What I Changed After the Crash
After tracing the incident I made two changes to my setup:
At launch: My multi-session startup command now checks memory pressure before opening Zellij. If available memory is below 20%, it blocks the launch entirely. Between 20–35%, it warns and asks for confirmation. Above 35%, it proceeds.
At session start: My session alias now counts active Claude processes before starting a new one. At 2+, it shows you the count and estimated memory in use, and asks if you want to continue.
Neither of these prevents you from running too many sessions. They just make the cost visible at the moment of decision, which is where visibility actually matters.
The Answer
Can: 2 sessions on a 16GB machine with typical background load. 3 is the practical cliff for RAM. Your spend cap will likely bite you before that if you’re on a quota-based plan running heavy tasks.
Should: 1–2 synchronous sessions where you’re actively directing. 2–3 asynchronous sessions where you’ve clearly scoped independent work and will review output in batches — not in real time.

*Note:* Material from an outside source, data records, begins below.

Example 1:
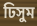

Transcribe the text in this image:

ঢিসুম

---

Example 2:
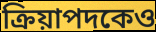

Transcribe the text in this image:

ক্রিয়াপদকেও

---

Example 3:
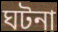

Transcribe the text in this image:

ঘটনা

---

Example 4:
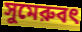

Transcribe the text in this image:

সুমেরুবৎ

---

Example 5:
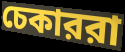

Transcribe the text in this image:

চেকাররা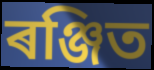
ৰঞ্জিতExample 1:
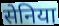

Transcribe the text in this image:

सेनिया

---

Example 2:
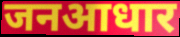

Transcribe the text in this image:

जनआधार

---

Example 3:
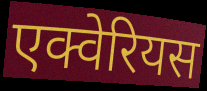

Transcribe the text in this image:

एक्वेरियस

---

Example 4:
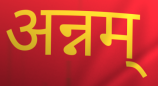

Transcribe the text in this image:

अन्नम्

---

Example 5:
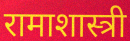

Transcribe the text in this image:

रामाशास्त्रीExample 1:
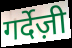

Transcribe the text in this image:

गर्देज़ी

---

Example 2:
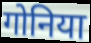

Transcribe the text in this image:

गोनिया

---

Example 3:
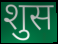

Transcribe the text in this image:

शुस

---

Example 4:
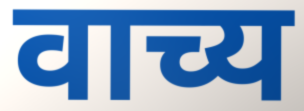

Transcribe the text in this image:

वाच्य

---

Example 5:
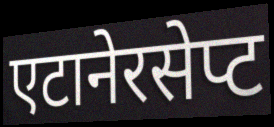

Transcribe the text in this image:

एटानेरसेप्टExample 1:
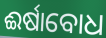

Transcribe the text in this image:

ଈର୍ଷାବୋଧ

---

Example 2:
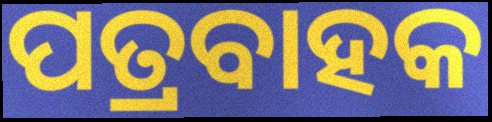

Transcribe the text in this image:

ପତ୍ରବାହକ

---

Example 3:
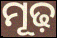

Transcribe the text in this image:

ମୂଢ଼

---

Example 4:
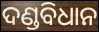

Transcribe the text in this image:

ଦଣ୍ଡବିଧାନ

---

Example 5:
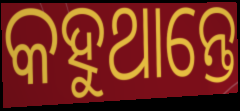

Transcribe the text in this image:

କହୁଥାନ୍ତେ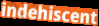
indehiscentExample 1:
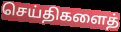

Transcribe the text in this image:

செய்திகளைத்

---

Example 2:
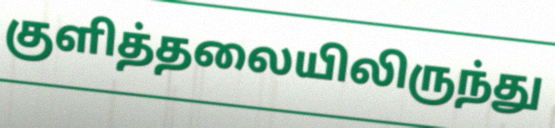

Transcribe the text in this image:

குளித்தலையிலிருந்து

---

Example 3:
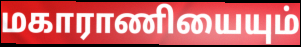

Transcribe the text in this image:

மகாராணியையும்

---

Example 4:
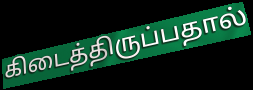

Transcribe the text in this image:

கிடைத்திருப்பதால்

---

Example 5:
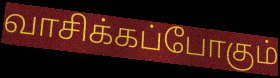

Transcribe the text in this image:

வாசிக்கப்போகும்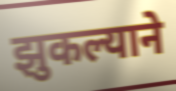
झुकल्याने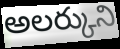
అలర్కునిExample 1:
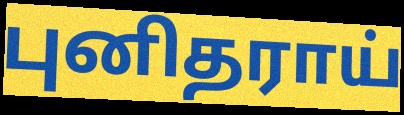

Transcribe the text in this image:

புனிதராய்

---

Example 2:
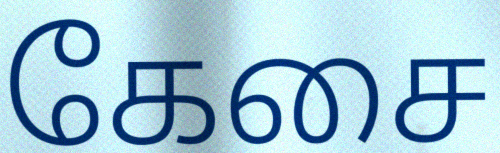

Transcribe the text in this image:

கேசை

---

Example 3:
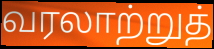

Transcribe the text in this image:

வரலாற்றுத்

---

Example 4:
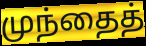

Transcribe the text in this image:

முந்தைத்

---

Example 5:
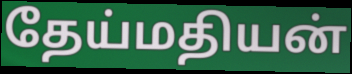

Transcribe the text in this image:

தேய்மதியன்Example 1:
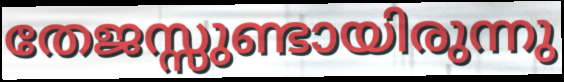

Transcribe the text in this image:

തേജസ്സുണ്ടായിരുന്നു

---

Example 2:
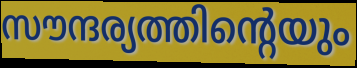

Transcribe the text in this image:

സൗന്ദര്യത്തിന്റെയും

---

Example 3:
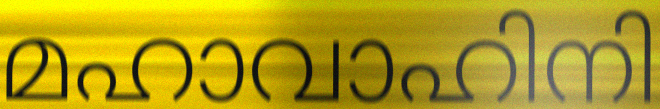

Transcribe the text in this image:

മഹാവാഹിനി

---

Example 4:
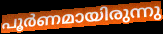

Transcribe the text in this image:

പൂർണമായിരുന്നു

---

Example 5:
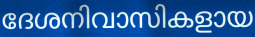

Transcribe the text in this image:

ദേശനിവാസികളായ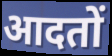
आदतों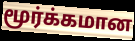
மூர்க்கமான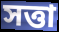
সত্তা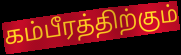
கம்பீரத்திற்கும்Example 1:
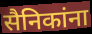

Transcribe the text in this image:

सैनिकांना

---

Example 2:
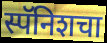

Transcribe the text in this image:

स्पॅनिशचा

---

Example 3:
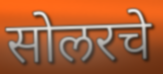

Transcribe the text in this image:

सोलरचे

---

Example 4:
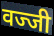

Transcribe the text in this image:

वज्जी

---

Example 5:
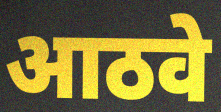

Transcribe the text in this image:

आठवेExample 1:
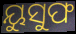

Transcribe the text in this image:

ୟୁସୁଫ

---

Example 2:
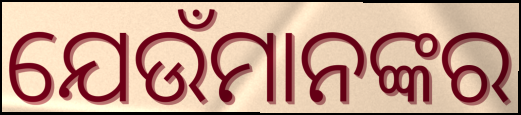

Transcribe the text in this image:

ଯେଉଁମାନଙ୍କର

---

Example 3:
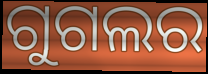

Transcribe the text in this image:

ଗୁଗଲର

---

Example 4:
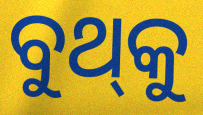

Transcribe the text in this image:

ବୁଥ୍‌କୁ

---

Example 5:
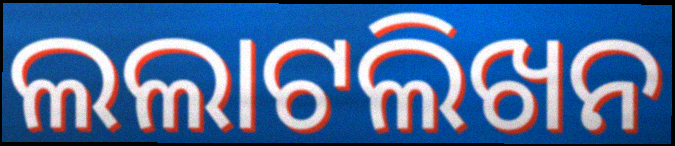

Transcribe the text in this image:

ଲଲାଟଲିଖନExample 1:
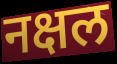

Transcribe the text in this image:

नक्षल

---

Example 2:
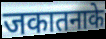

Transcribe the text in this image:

जकातनाके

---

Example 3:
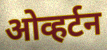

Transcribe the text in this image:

ओव्हर्टन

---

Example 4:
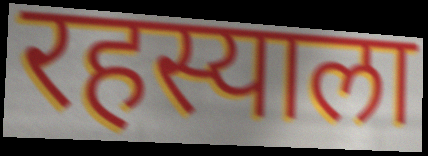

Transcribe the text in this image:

रहस्याला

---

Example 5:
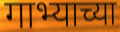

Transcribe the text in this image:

गाभ्याच्या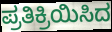
ಪ್ರತಿಕ್ರಿಯಿಸಿದ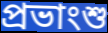
প্রভাংশু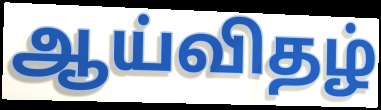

The broader point: AI works at machine speed. Humans don’t. The value of parallel sessions isn’t that you do more things at once — it’s that you can delegate clearly scoped work and redirect your attention to where decisions actually need to be made. That requires discipline about what “clearly scoped” means and honesty about whether you’re actually reviewing or just watching.
Most people who run into trouble with parallel sessions aren’t hitting a hardware limit. They’re hitting a clarity limit — launching multiple agents without a sharp answer to “what does done look like for each of these, and when will I review it?”
That’s the question worth asking before you open the next tab.